カリュウ姫皇帝の変貌ぶりに一頻り驚いた後、カネツグが平静を取り戻してから話は本題へと戻る。



「んでねぇ、まずはどっから話そっかぁ。」


んー、と小さく唸りながら考えるカリュウ。


「でしたら、あの星には名前はあるんですか?」


「あー、それならあるよぉ。『ゴールデンテーブル』っていうの、コレ。」


「…ゴールデンテーブル、ですか?」


もし名前が無ければ、あわよくば第一発見者の自分が名付け親になってやろうという密かな野心は静かに崩れ去った。



「そそ、ゴールデンテーブル。ニヒヒ。

この星ねぇ、まだ距離があるから分かりにくいけども、実際には円盤に近い形してる星なのぉ。
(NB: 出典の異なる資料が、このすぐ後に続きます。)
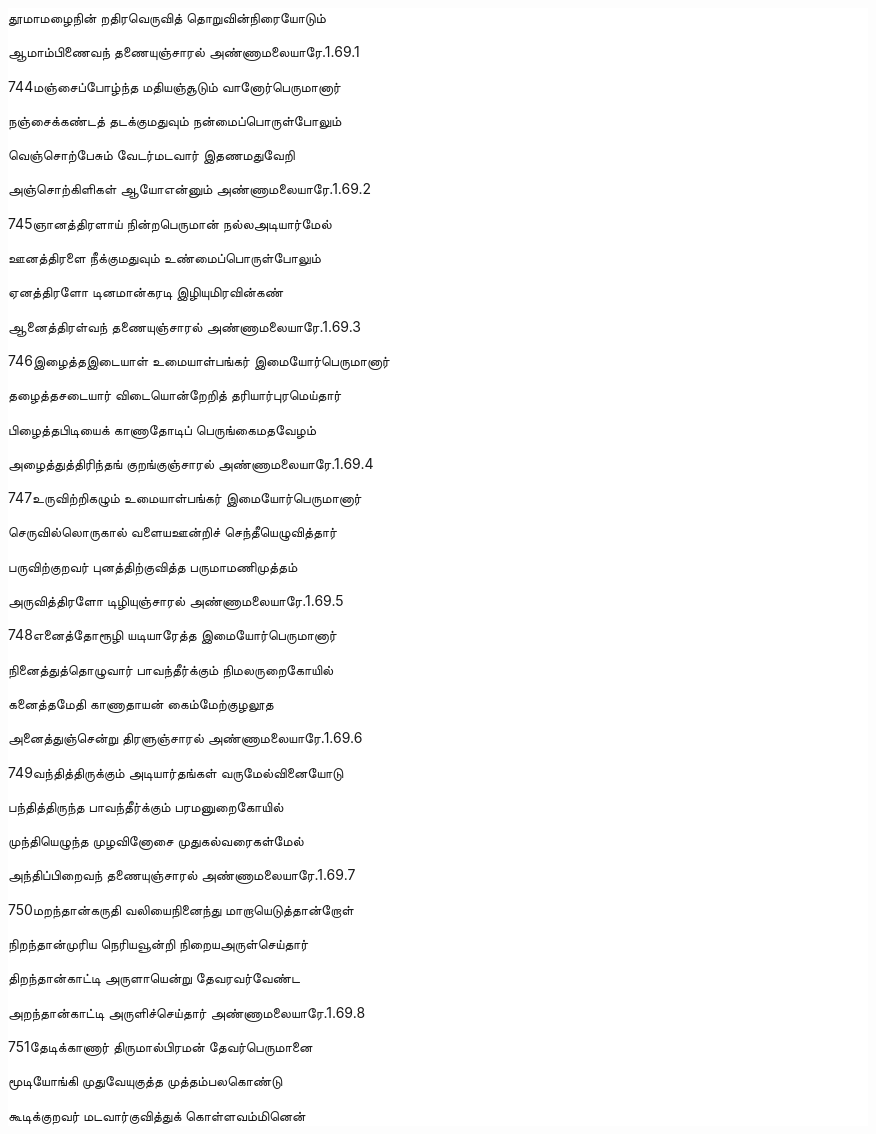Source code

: தூமாமழைநின் றதிரவெருவித் தொறுவின்நிரையோடும்  

ஆமாம்பிணைவந் தணையுஞ்சாரல் அண்ணாமலையாரே.1.69.1 

 744மஞ்சைப்போழ்ந்த மதியஞ்சூடும் வானோர்பெருமானார்  

நஞ்சைக்கண்டத் தடக்குமதுவும் நன்மைப்பொருள்போலும்  

வெஞ்சொற்பேசும் வேடர்மடவார் இதணமதுவேறி  

அஞ்சொற்கிளிகள் ஆயோஎன்னும் அண்ணாமலையாரே.1.69.2 

 745ஞானத்திரளாய் நின்றபெருமான் நல்லஅடியார்மேல்  

ஊனத்திரளை நீக்குமதுவும் உண்மைப்பொருள்போலும்  

ஏனத்திரளோ டினமான்கரடி இழியுமிரவின்கண்  

ஆனைத்திரள்வந் தணையுஞ்சாரல் அண்ணாமலையாரே.1.69.3 

 746இழைத்தஇடையாள் உமையாள்பங்கர் இமையோர்பெருமானார்  

தழைத்தசடையார் விடையொன்றேறித் தரியார்புரமெய்தார்  

பிழைத்தபிடியைக் காணாதோடிப் பெருங்கைமதவேழம்  

அழைத்துத்திரிந்தங் குறங்குஞ்சாரல் அண்ணாமலையாரே.1.69.4 

 747உருவிற்றிகழும் உமையாள்பங்கர் இமையோர்பெருமானார்  

செருவில்லொருகால் வளையஊன்றிச் செந்தீயெழுவித்தார்  

பருவிற்குறவர் புனத்திற்குவித்த பருமாமணிமுத்தம்  

அருவித்திரளோ டிழியுஞ்சாரல் அண்ணாமலையாரே.1.69.5 

 748எனைத்தோரூழி யடியாரேத்த இமையோர்பெருமானார்  

நினைத்துத்தொழுவார் பாவந்தீர்க்கும் நிமலருறைகோயில்  

கனைத்தமேதி காணாதாயன் கைம்மேற்குழலூத  

அனைத்துஞ்சென்று திரளுஞ்சாரல் அண்ணாமலையாரே.1.69.6 

 749வந்தித்திருக்கும் அடியார்தங்கள் வருமேல்வினையோடு  

பந்தித்திருந்த பாவந்தீர்க்கும் பரமனுறைகோயில்  

முந்தியெழுந்த முழவினோசை முதுகல்வரைகள்மேல்  

அந்திப்பிறைவந் தணையுஞ்சாரல் அண்ணாமலையாரே.1.69.7 

 750மறந்தான்கருதி வலியைநினைந்து மாறாயெடுத்தான்றோள்  

நிறந்தான்முரிய நெரியவூன்றி நிறையஅருள்செய்தார்  

திறந்தான்காட்டி அருளாயென்று தேவரவர்வேண்ட  

அறந்தான்காட்டி அருளிச்செய்தார் அண்ணாமலையாரே.1.69.8 

 751தேடிக்காணார் திருமால்பிரமன் தேவர்பெருமானை  

மூடியோங்கி முதுவேயுகுத்த முத்தம்பலகொண்டு  

கூடிக்குறவர் மடவார்குவித்துக் கொள்ளவம்மினென்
で、見た通り黄金に光り輝いてるから、ゴールデンテーブル。安直でしょぉ?」


「…は、はぁ。

でも、何故この星が国家機密事項なのか、いまいち理解出来ません。

それに、カリュウ様が何故ゴールデンテーブルという星の事を知っているのかも!」


幼い頃から星について興味を持っていたカネツグは、子供の時分から毎日の日課として望遠鏡で星の観察をしていた。

そんな彼でもゴールデンテーブルなどという名前の星は勿論初耳だし、こんな輝き方をする星など過去の記録を思い返しても見た事も聞いた事もない。

今日この日になって突然空に出現した、謎に満ちた新種の天体なのだ。


普通に考えてそんな星の事を、恐らく天文学にそこまで精通してはいないであろうカリュウが知る由など無い筈なのである。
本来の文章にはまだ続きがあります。